Tanpajeda — Kota Tidore Kepulauan kembali menegaskan dominasinya dalam ajang Musabaqah Tilawatil Qur’an (MTQ) tingkat Provinsi Maluku Utara.
Setelah sukses menjadi Juara Umum MTQ ke-30 pada 2024 dan Juara Umum Seleksi Tilawatil Qur’an dan Hadis (STQH) tingkat Provinsi pada 2025, Tidore kini melengkapi hattrick prestasi dengan kembali merebut gelar Juara Umum pada MTQ ke-31 Tingkat Provinsi Maluku Utara Tahun 2026.
Keberhasilan tersebut disambut penuh rasa syukur oleh Pemerintah Kota Tidore Kepulauan. Mewakili Wali Kota, Asisten Sekretaris Daerah Bidang Perekonomian dan Pembangunan, Taher Husain, menyampaikan apresiasi dan penghargaan setinggi-tingginya kepada seluruh anggota kafilah saat penyambutan resmi, Sabtu (27/6/2026).
“Alhamdulillah, berkat kerja keras, kedisiplinan, dan ikhtiar yang sungguh-sungguh, kafilah kita berhasil mengukir prestasi gemilang dengan meraih gelar Juara Umum pada MTQ ke-31 Tingkat Provinsi Maluku Utara Tahun 2026,” ujar Taher.
Menurutnya, keberhasilan tersebut menjadi kado terindah bagi masyarakat Tidore Kepulauan sekaligus membuktikan bahwa konsistensi pembinaan generasi Qurani terus membuahkan hasil.

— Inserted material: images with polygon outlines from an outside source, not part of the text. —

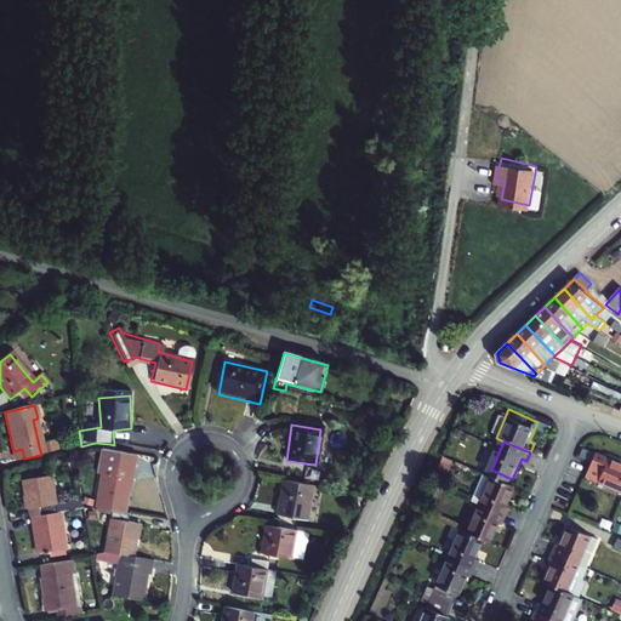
[(45,445),(46,454),(56,451),(55,443),(45,445)]
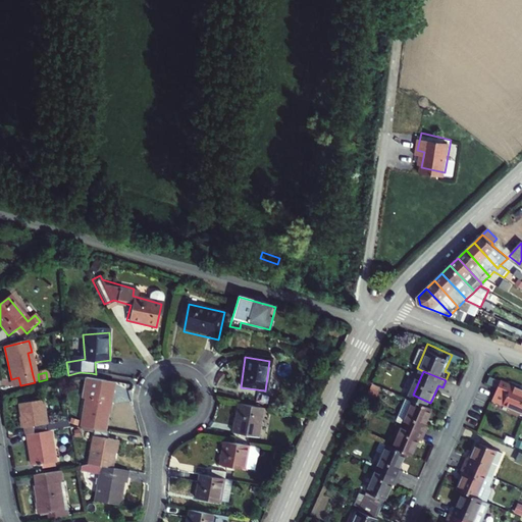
[(11,379),(13,387),(20,385),(18,377),(11,379)]
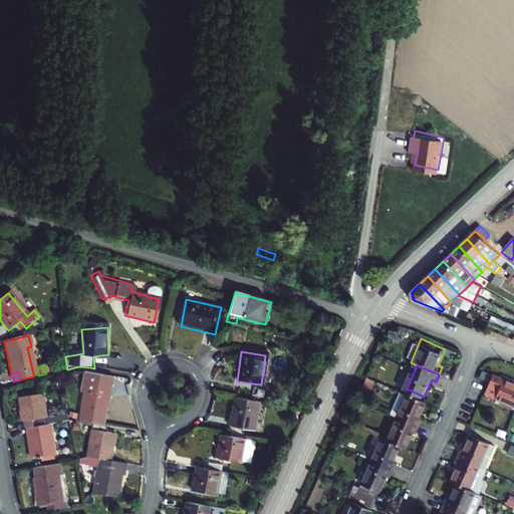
[(87,372),(82,372),(79,393),(83,394),(79,418),(78,421),(91,424),(101,425),(105,402),(105,397),(99,395),(102,376),(87,372)]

Ia menegaskan, keterbatasan bukan menjadi alasan untuk berhenti berprestasi. Justru melalui semangat dan kerja keras, para peserta mampu mengharumkan nama daerah di tingkat provinsi.
“Kalian telah membuktikan bahwa keterbatasan tidak menjadi penghalang untuk berprestasi. Lantunan ayat suci yang kalian kumandangkan bukan hanya membawa piala, tetapi juga membawa keberkahan dan marwah Kota Tidore Kepulauan,” tambahnya.
Taher juga menyampaikan terima kasih kepada para pelatih, official, pendamping, dan pengurus LPTQ Kota Tidore Kepulauan yang dinilai memiliki peran besar dalam membina para peserta sejak pemusatan latihan hingga tampil maksimal di arena perlombaan.
Sementara itu, Ketua Kontingen Kota Tidore Kepulauan, Sahnawi Ahmad, menjelaskan kafilah Tidore pada MTQ ke-31 diperkuat 48 peserta yang didampingi 17 official dan pelatih.
Ajang yang berlangsung pada 21–26 Juni 2026 di Aula KH Abd. Gani Kasuba, Masjid Raya Shaful Khairat, Sofifi, itu mempertandingkan delapan cabang lomba, yakni Seni Baca Al-Qur’an, Qira’at Al-Qur’an, Hafalan Al-Qur’an, Khat Al-Qur’an, Syarhil Qur’an, Fahmil Qur’an, Khattil Qur’an, dan Karya Tulis Ilmiah Al-Qur’an.
Keberhasilan mempertahankan gelar Juara Umum MTQ sekaligus melengkapi raihan Juara Umum STQH 2025 semakin mengukuhkan Kota Tidore Kepulauan sebagai salah satu daerah dengan tradisi pembinaan tilawah Al-Qur’an yang kuat di Maluku Utara.
Prestasi ini diharapkan menjadi motivasi untuk terus mencetak qari dan qariah terbaik yang mampu mengharumkan nama daerah hingga ke tingkat nasional.